# I Gaussian beam interference

1. May 13, 2016

### davidbenari

The superposition of a gaussian beam and a plane wave generates a pattern of rings whose phase shift before and after the focal plane (of the gaussian beam) is $\pi$. This means that if you measure interference before and after you'll see the minimums and maximums of intensity invert.

We can create the superposition via

$(e^{-ikz}+\frac{w_0}{w(z)}e^{-r^2/w(z)^2}e^{-i(kz+\frac{kr^2}{2R(z)}-\psi(z))} ) * (e^{ikz}+\frac{w_0}{w(z)}e^{-r^2/w(z)^2}e^{i(kz+\frac{kr^2}{2R(z)}-\psi(z))} )$

The obtained expression is

$1+\frac{w_0^2}{w(z)^2}\exp(-2r^2/w(z)^2) + 2 \frac{w_0}{w(z)} e^{-r^2/w(z)^2} \cos (\frac{kr^2}{2R(z)}-\psi(z))$

Remember $R(z)=z[1+(z_R/z)^2]$ and $\psi(z)=\textrm{arctan}(z/z_R)$

MY PROBLEM IS:

This equation doesn't predict the pi phase shift!

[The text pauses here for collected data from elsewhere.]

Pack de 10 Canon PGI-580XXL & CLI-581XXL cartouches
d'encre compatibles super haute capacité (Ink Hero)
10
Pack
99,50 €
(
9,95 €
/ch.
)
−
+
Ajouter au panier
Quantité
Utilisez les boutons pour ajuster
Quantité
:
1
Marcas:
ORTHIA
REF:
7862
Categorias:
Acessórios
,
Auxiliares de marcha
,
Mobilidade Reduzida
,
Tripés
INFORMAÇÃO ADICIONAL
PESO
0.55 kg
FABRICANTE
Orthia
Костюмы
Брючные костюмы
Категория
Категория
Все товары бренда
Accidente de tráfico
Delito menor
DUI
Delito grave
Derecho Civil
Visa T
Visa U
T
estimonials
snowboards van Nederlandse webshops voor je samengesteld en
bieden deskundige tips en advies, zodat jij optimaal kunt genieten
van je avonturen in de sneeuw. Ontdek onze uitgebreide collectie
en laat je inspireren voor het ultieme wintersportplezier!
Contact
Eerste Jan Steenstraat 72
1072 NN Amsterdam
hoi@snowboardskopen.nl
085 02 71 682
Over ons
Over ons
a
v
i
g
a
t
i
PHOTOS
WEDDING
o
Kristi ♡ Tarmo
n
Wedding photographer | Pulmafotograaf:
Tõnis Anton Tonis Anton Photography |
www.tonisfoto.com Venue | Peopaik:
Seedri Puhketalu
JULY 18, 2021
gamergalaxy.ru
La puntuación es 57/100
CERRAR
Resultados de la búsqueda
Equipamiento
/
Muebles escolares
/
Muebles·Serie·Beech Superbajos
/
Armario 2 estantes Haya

Consider the argument of the cosine function.

$R(z^+)= R$

At $z^+$

The argument is

$\frac{kr^2}{2R}-\pi/2$

at $z=-z^+$

The argument is

$\frac{-kr^2}{2R}+\pi/2$

Now we know $cos(\theta)=cos(-\theta)$ therefore there is no pi phase shift.

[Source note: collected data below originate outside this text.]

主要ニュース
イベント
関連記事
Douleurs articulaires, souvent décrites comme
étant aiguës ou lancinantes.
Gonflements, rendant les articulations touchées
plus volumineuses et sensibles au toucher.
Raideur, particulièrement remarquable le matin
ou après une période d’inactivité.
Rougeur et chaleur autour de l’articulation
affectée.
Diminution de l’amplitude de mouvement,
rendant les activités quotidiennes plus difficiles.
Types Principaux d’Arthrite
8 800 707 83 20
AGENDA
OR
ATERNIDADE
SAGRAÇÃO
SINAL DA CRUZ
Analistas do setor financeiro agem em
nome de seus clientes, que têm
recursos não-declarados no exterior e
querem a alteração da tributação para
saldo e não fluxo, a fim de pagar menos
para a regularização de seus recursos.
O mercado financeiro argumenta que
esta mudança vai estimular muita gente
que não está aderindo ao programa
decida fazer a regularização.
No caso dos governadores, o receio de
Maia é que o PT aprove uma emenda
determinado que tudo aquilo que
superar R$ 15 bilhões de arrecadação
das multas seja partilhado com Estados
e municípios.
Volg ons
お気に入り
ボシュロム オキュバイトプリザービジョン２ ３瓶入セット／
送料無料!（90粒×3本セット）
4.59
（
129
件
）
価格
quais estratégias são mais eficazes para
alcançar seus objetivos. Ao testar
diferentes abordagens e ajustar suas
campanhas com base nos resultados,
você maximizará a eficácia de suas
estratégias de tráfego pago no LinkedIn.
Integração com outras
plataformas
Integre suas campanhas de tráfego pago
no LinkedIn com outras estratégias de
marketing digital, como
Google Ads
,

But I know as a matter of fact that there should be a pi phase shift( I've observed it!).

But I don't understand what's happening here mathematically.

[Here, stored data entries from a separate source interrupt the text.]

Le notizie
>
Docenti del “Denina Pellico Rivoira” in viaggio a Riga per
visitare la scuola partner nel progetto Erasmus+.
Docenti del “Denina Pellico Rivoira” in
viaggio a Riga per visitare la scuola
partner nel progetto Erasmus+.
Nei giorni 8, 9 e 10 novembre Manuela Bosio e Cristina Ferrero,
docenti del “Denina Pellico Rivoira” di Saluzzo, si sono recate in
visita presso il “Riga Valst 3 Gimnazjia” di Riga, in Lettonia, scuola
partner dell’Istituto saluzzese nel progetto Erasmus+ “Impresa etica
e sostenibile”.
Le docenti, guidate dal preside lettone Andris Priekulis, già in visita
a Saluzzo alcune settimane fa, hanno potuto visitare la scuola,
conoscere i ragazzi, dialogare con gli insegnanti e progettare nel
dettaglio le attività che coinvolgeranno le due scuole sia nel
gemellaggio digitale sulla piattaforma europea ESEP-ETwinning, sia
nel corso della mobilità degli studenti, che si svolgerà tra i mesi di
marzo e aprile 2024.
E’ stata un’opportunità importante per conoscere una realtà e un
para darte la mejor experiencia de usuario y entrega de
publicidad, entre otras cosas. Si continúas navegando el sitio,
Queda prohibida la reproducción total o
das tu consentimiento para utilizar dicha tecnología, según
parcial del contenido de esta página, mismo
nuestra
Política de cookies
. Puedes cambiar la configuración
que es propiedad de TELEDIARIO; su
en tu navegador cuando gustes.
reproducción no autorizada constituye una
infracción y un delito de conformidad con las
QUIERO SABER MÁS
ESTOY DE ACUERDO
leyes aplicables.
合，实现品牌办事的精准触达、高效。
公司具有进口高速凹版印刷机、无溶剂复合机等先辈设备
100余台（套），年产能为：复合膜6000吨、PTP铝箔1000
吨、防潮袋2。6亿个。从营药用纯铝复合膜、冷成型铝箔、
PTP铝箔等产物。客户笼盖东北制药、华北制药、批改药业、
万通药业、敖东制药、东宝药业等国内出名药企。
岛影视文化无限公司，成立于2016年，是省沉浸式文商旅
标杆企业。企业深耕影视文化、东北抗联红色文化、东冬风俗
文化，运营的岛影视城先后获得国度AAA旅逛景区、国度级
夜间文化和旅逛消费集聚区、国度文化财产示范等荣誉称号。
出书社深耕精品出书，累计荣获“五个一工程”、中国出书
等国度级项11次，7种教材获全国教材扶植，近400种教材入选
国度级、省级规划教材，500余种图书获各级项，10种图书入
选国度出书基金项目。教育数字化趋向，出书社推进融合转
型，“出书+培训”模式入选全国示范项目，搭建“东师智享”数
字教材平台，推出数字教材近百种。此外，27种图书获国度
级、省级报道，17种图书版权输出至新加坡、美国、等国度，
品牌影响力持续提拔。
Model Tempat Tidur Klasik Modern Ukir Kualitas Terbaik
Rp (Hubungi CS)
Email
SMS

Any help will be very much appreciated.

2. May 13, 2016

### blue_leaf77

By $\pi$ phase change, they must mean the Gouy phase $\psi(z)$. As you go from $-\infty$ to $\infty$, this term undergoes a change of $\pi$.

3. May 13, 2016

### davidbenari

Yeah, but the interference term isn't changing by $\pi$ which would explain the inversion of fringes. How else can one explain this inversion of fringes ? The sources I've seen just say "it's due to the gouy phase as can be seen from the interference term".

4. May 14, 2016

### davidbenari

Is there any way to write a coordinate free gaussian beam so as to make $k$ negative some times? This would fix a lot of things!